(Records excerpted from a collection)
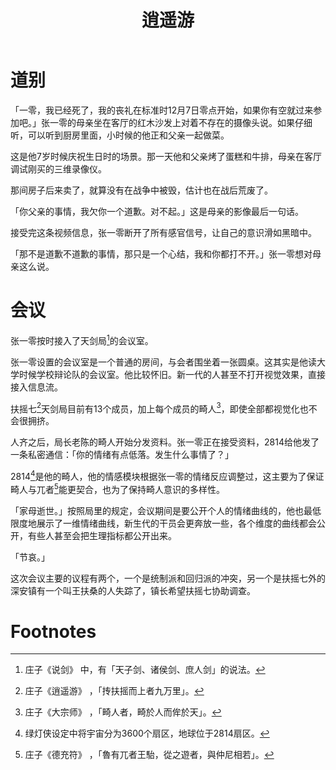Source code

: #+TITLE: 逍遥游
* 道别
「一零，我已经死了，我的丧礼在标准时12月7日零点开始，如果你有空就过来参加吧。」张一零的母亲坐在客厅的红木沙发上对着不存在的摄像头说。如果仔细听，可以听到厨房里面，小时候的他正和父亲一起做菜。

这是他7岁时候庆祝生日时的场景。那一天他和父亲烤了蛋糕和牛排，母亲在客厅调试刚买的三维录像仪。

那间房子后来卖了，就算没有在战争中被毁，估计也在战后荒废了。

「你父亲的事情，我欠你一个道歉。对不起。」这是母亲的影像最后一句话。

接受完这条视频信息，张一零断开了所有感官信号，让自己的意识滑如黑暗中。

「那不是道歉不道歉的事情，那只是一个心结，我和你都打不开。」张一零想对母亲这么说。
* 会议
张一零按时接入了天剑局[fn:1]的会议室。

张一零设置的会议室是一个普通的房间，与会者围坐着一张圆桌。这其实是他读大学时候学校辩论队的会议室。他比较怀旧。新一代的人甚至不打开视觉效果，直接接入信息流。

扶摇七[fn:2]天剑局目前有13个成员，加上每个成员的畸人[fn:3]，即使全部都视觉化也不会很拥挤。

人齐之后，局长老陈的畸人开始分发资料。张一零正在接受资料，2814给他发了一条私密通信：「你的情绪有点低落。发生什么事情了？」

2814[fn:4]是他的畸人，他的情感模块根据张一零的情绪反应调整过，这主要为了保证畸人与兀者[fn:5]能更契合，也为了保持畸人意识的多样性。

「家母逝世。」按照局里的规定，会议期间是要公开个人的情绪曲线的，他也最低限度地展示了一维情绪曲线，新生代的干员会更奔放一些，各个维度的曲线都会公开，有些人甚至会把生理指标都公开出来。

「节哀。」

这次会议主要的议程有两个，一个是统制派和回归派的冲突，另一个是扶摇七外的深安镇有一个叫王扶桑的人失踪了，镇长希望扶摇七协助调查。

* Footnotes

[fn:5] 庄子《德充符》 ，「魯有兀者王駘，從之遊者，與仲尼相若」。

[fn:4] 绿灯侠设定中将宇宙分为3600个扇区，地球位于2814扇区。 

[fn:3] 庄子《大宗师》 ，「畸人者，畸於人而侔於天」。

[fn:2] 庄子《逍遥游》 ，「抟扶摇而上者九万里」。

[fn:1] 庄子《说剑》 中，有「天子剑、诸侯剑、庶人剑」的说法。
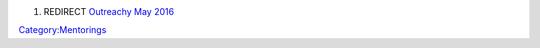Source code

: #. REDIRECT `Outreachy May 2016 <Outreachy_May_2016>`__

`Category:Mentorings <Category:Mentorings>`__
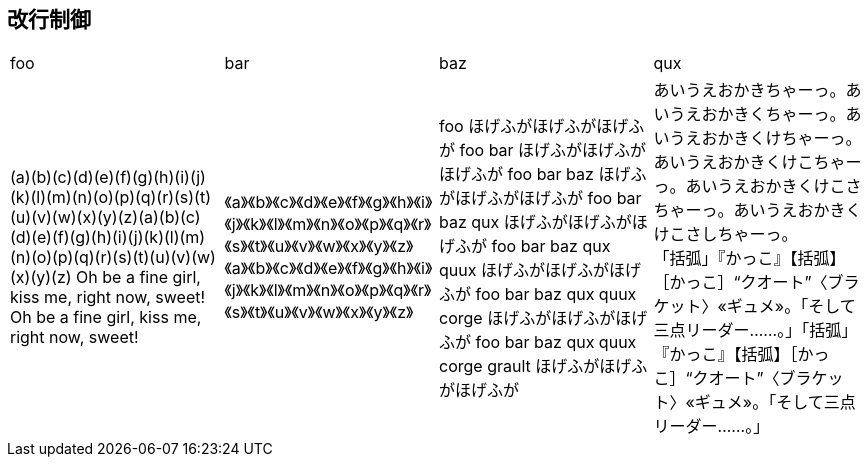 == 改行制御

[cols="1,1,1,1"]
|===
|foo
|bar
|baz
|qux

|
(a)(b)(c)(d)(e)(f)(g)(h)(i)(j)(k)(l)(m)(n)(o)(p)(q)(r)(s)(t)(u)(v)(w)(x)(y)(z)(a)(b)(c)(d)(e)(f)(g)(h)(i)(j)(k)(l)(m)(n)(o)(p)(q)(r)(s)(t)(u)(v)(w)(x)(y)(z)
Oh be a fine girl, kiss me, right now, sweet!
Oh be a fine girl, kiss me, right now, sweet!
|
《a》《b》《c》《d》《e》《f》《g》《h》《i》《j》《k》《l》《m》《n》《o》《p》《q》《r》《s》《t》《u》《v》《w》《x》《y》《z》《a》《b》《c》《d》《e》《f》《g》《h》《i》《j》《k》《l》《m》《n》《o》《p》《q》《r》《s》《t》《u》《v》《w》《x》《y》《z》
|
foo ほげふがほげふがほげふが foo bar ほげふがほげふがほげふが foo bar baz ほげふがほげふがほげふが foo bar baz qux ほげふがほげふがほげふが 
foo bar baz qux quux ほげふがほげふがほげふが
foo bar baz qux quux corge ほげふがほげふがほげふが
foo bar baz qux quux corge grault ほげふがほげふがほげふが
|
あいうえおかきちゃーっ。あいうえおかきくちゃーっ。あいうえおかきくけちゃーっ。あいうえおかきくけこちゃーっ。あいうえおかきくけこさちゃーっ。あいうえおかきくけこさしちゃーっ。 +
「括弧」『かっこ』【括弧】［かっこ］“クオート”〈ブラケット〉«ギュメ»。「そして三点リーダー……。」「括弧」『かっこ』【括弧】［かっこ］“クオート”〈ブラケット〉«ギュメ»。「そして三点リーダー……。」
|===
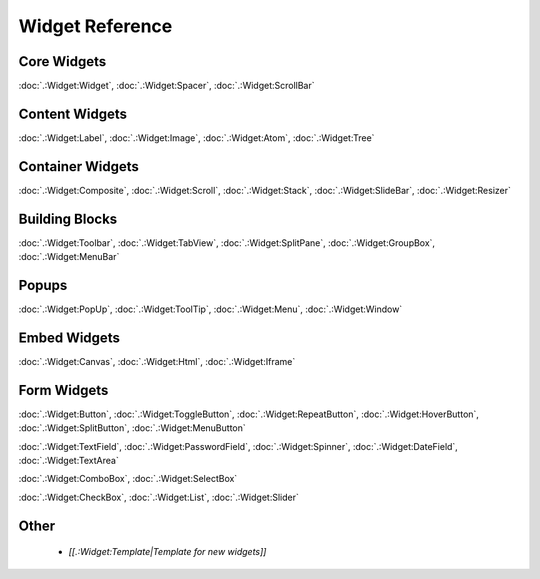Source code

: Widget Reference
****************

Core Widgets
============

:doc:`.:Widget:Widget`, :doc:`.:Widget:Spacer`, :doc:`.:Widget:ScrollBar`

Content Widgets
===============

:doc:`.:Widget:Label`, :doc:`.:Widget:Image`, :doc:`.:Widget:Atom`, :doc:`.:Widget:Tree`

Container Widgets
=================

:doc:`.:Widget:Composite`, :doc:`.:Widget:Scroll`, :doc:`.:Widget:Stack`, :doc:`.:Widget:SlideBar`, :doc:`.:Widget:Resizer`

Building Blocks
===============

:doc:`.:Widget:Toolbar`, :doc:`.:Widget:TabView`, :doc:`.:Widget:SplitPane`, :doc:`.:Widget:GroupBox`, :doc:`.:Widget:MenuBar`

Popups
======

:doc:`.:Widget:PopUp`, :doc:`.:Widget:ToolTip`, :doc:`.:Widget:Menu`, :doc:`.:Widget:Window`

Embed Widgets
=============

:doc:`.:Widget:Canvas`, :doc:`.:Widget:Html`, :doc:`.:Widget:Iframe`

Form Widgets
============
:doc:`.:Widget:Button`, :doc:`.:Widget:ToggleButton`, :doc:`.:Widget:RepeatButton`, :doc:`.:Widget:HoverButton`, :doc:`.:Widget:SplitButton`, :doc:`.:Widget:MenuButton` 

:doc:`.:Widget:TextField`, :doc:`.:Widget:PasswordField`, :doc:`.:Widget:Spinner`, :doc:`.:Widget:DateField`, :doc:`.:Widget:TextArea`

:doc:`.:Widget:ComboBox`, :doc:`.:Widget:SelectBox`

:doc:`.:Widget:CheckBox`, :doc:`.:Widget:List`, :doc:`.:Widget:Slider`

Other
=====

  * *[[.:Widget:Template|Template for new widgets]]*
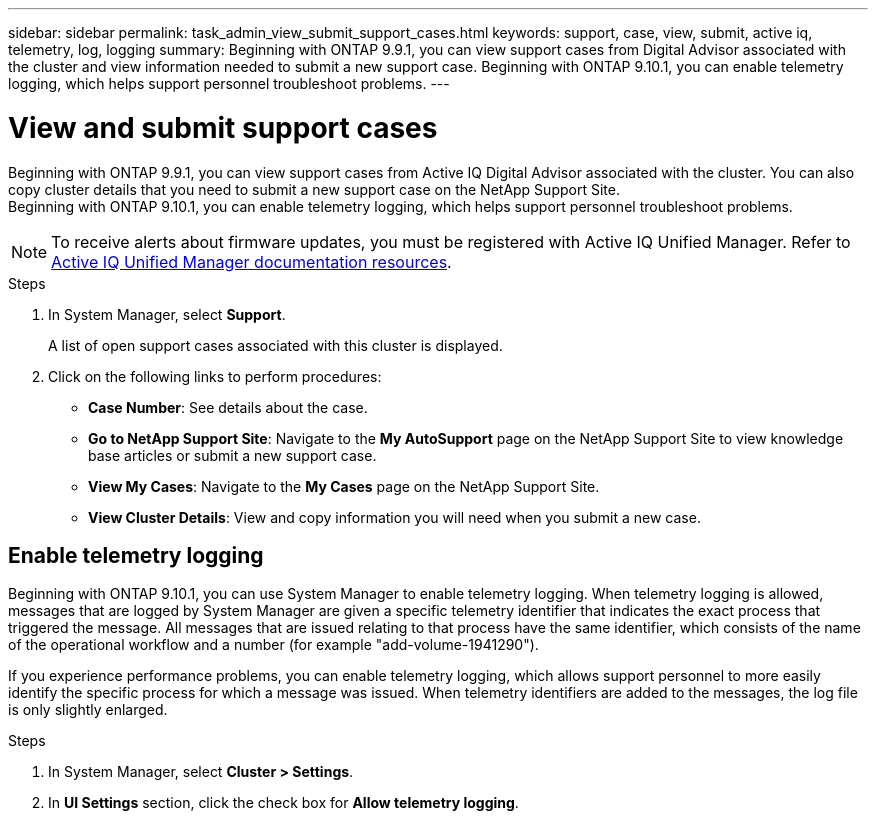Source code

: ---
sidebar: sidebar
permalink: task_admin_view_submit_support_cases.html
keywords: support, case, view, submit, active iq, telemetry, log, logging
summary: Beginning with ONTAP 9.9.1, you can view support cases from Digital Advisor associated with the cluster and view information needed to submit a new support case. Beginning with ONTAP 9.10.1, you can enable telemetry logging, which helps support personnel troubleshoot problems.
---

= View and submit support cases
:toclevels: 1
:hardbreaks:
:nofooter:
:icons: font
:linkattrs:
:imagesdir: ./media/

[.lead]
Beginning with ONTAP 9.9.1, you can view support cases from Active IQ Digital Advisor associated with the cluster. You can also copy cluster details that you need to submit a new support case on the NetApp Support Site.
Beginning with ONTAP 9.10.1, you can enable telemetry logging, which helps support personnel troubleshoot problems.

NOTE: To receive alerts about firmware updates, you must be registered with Active IQ Unified Manager. Refer to link:https://netapp.com/support-and-training/documentation/active-iq-unified-manager[Active IQ Unified Manager documentation resources^].

.Steps

. In System Manager, select *Support*.
+
A list of open support cases associated with this cluster is displayed.

. Click on the following links to perform procedures:

* *Case Number*: See details about the case.
* *Go to NetApp Support Site*: Navigate to the *My AutoSupport* page on the NetApp Support Site to view knowledge base articles or submit a new support case.
* *View My Cases*: Navigate to the *My Cases* page on the NetApp Support Site.
* *View Cluster Details*: View and copy information you will need when you submit a new case.

== Enable telemetry logging

Beginning with ONTAP 9.10.1, you can use System Manager to enable telemetry logging.  When telemetry logging is allowed, messages that are logged by System Manager are given a specific telemetry identifier that indicates the exact process that triggered the message.  All messages that are issued relating to that process have the same identifier, which consists of the name of the operational workflow and a number (for example "add-volume-1941290").  

If you experience performance problems, you can enable telemetry logging, which allows support personnel to more easily identify the specific process for which a message was issued.  When telemetry identifiers are added to the messages, the log file is only slightly enlarged.

.Steps

. In System Manager, select *Cluster > Settings*.
. In *UI Settings* section, click the check box for *Allow telemetry logging*.

// 2021 Mar 31, JIRA IE-240
// 2021 Dec 09, BURT 1430515
// 2022 Sep 20, JIRA ONTAPDOC-640
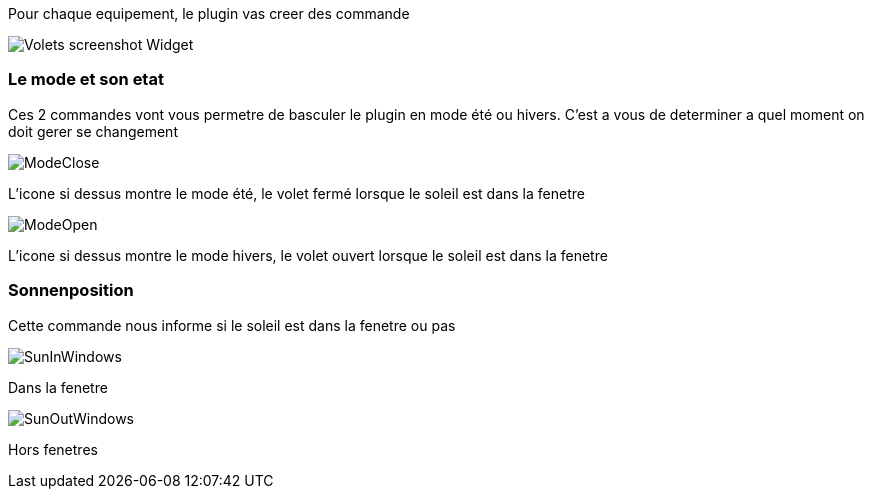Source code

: Pour chaque equipement, le plugin vas creer des commande

image::../images/Volets_screenshot_Widget.jpg[]

=== Le mode et son etat

Ces 2 commandes vont vous permetre de basculer le plugin en mode été ou hivers.
C'est a vous de determiner a quel moment on doit gerer se changement

image::../images/ModeClose.png[]
L'icone si dessus montre le mode été, le volet fermé lorsque le soleil est dans la fenetre

image::../images/ModeOpen.png[]	
L'icone si dessus montre le mode hivers, le volet ouvert lorsque le soleil est dans la fenetre

=== Sonnenposition
Cette commande nous informe si le soleil est dans la fenetre ou pas
 
image::../images/SunInWindows.png[]	
Dans la fenetre

image::../images/SunOutWindows.png[]	
Hors fenetres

**Task to carry out**
Each line of the data that contains "Navigate" belongs in the answer.

**Solution to the problem**
* *Go to NetApp Support Site*: Navigate to the *My AutoSupport* page on the NetApp Support Site to view knowledge base articles or submit a new support case.
* *View My Cases*: Navigate to the *My Cases* page on the NetApp Support Site.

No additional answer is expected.